Following on from last weeks introduction to the Personal Property Securities Act (2009), here are some of the underlying principles you need to be aware of when considering whether or not to register your interest on the PPSR.
Possession is 9/10ths of the Law
One of the most difficult concepts of PPSA that Lawyers and clients struggle with are the radical changes to the law relating to ownership. The PPSA overrides rights of ownership in certain circumstances.
Under PPSA when your goods come into possession of another party under an “arrangement” covered by the Act then that party can deal with them as if they owned them, even though they do not. For example, say you leased a truck to a removalist firm but they go broke and call in the liquidators before the term of the lease has expired. If that truck is on the removalist firm’s property, and you don’t have a registered interest over it, then the truck becomes the property of the liquidator regardless of what the lease says.
This principle is supposed to cover situations which are essentially finance or credit arrangements such as retention of title or equipment finance arrangements. However, in certain circumstances it also extends to leasing, consignment and other arrangements even where those arrangements are operational rather than finance driven.
The biggest risk for businesses here are fixed and floating charges (now called general security agreements) granted by the parties that they deal with. According to the Law Society of NSW This can include traditional forms of security interests, such as charges, chattel mortgages and bills of sale, as well as “in substance” security interests, such as retention of title, conditional sale and hire purchase arrangements, and “deemed” security interests, such as PPS Leases and commercial consignment arrangements. What can happen is that the other party’s bank can take priority in respect of all assets in possession of your customer, even if your customer doesn’t own them (eg a leased asset).
You should therefore look at whether you need to register on the PPSR before any of your “stuff” gets in to the hands of another party.

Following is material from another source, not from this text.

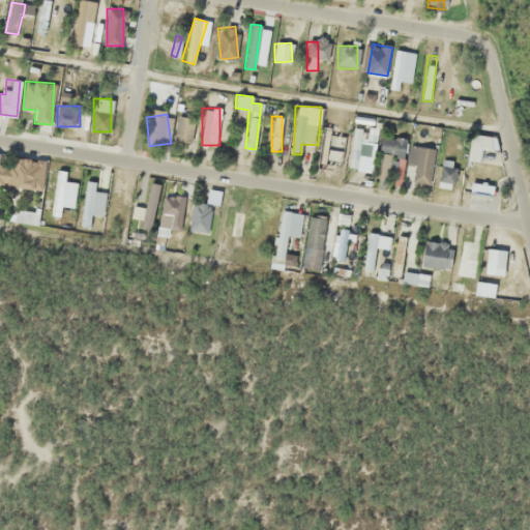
[(194,140),(189,117),(174,119),(178,143),(194,140)]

The PPSR is just a notice board, so make sure you register your interest correctly.
Don’t forget though that the PPSR is really just a notice board where the existence of security interests is to be recorded. It does not make up for deficiencies in your processes.
Security interests must be properly created. It is not enough to just register. In fact, the Act requires that the security interest is in writing and accepted or adopted by the Grantor (the entity providing the security interest – previously, most commonly referred to as the chargor).
If your security interest comes under scrutiny your documentation will be just as important, if not more important than registration on the PPSR.
Conversely, if you are caught in a situation where another party is asserting a security interest over your rights you should always look at their documentation rather than just relying on PPSR registrations.
The PPSA is all about insolvency
The PPSA deals with priority between creditors on insolvency. If a company is not insolvent then the PPSA will have no practical impact as the company will be able to pay its debts as and when they fall due.
This is probably the most relevant commercial consideration to take into account when deciding when to and when not to register on the PPSR. For example, Woolworths standard terms and conditions prohibit any registrations on the PPSR. Does this really matter as Woolies are highly unlikely to go bust?
Commercially, you should always be looking at insolvency risk and the impact that will have on your business when transacting with other parties. If there is actual or potential risk of insolvency in your counterparties then PPSR should be front of mind in your considerations.
The PPSA is there to protect other creditors, not the Secured Party or the Grantor.
The PPSA doesn’t affect the rights as between the Grantor and the Secured Party. The parties are still free to negotiate terms between themselves.
Importantly the PPSA does not give a Secured Party any protections against the Grantor. For example, if a Secured Party wants to repossess its goods then it has to have a right to do so under its documentation or another law. The PPSA does not give them this right.
What the PPSA does, particularly in the way that security interests are created and in relation to an enforcement by a Secured Party, is to seek to ensure that a Secured Party does not act in a way that is going to prejudice other creditors, whether secured or unsecured.
Liquidators and Receivers will be looking very closely at what Secured Parties are doing when they take action to recover their assets.
Certainty is the key driver of PPSA.
There is no room for error. In handing down decisions the Courts have applied black letter law, regardless of whether it is the “morally” or “commercially” right decision and regardless of whether it means a windfall to a party.
The integrity of the register is paramount. The intention is that parties should be able to search the register and rely on the results of that search. They should also be able to rely on any registrations that they lodge. The Courts therefore are loath to set precedents that are contrary to this fundamental principle.
When looking at a potential PPSA issue, do not assume that justice is on your side. Always look at how an innocent third party may be affected if you do not have a proper registration, rather than your counterparty, as that is how the Courts will look at it.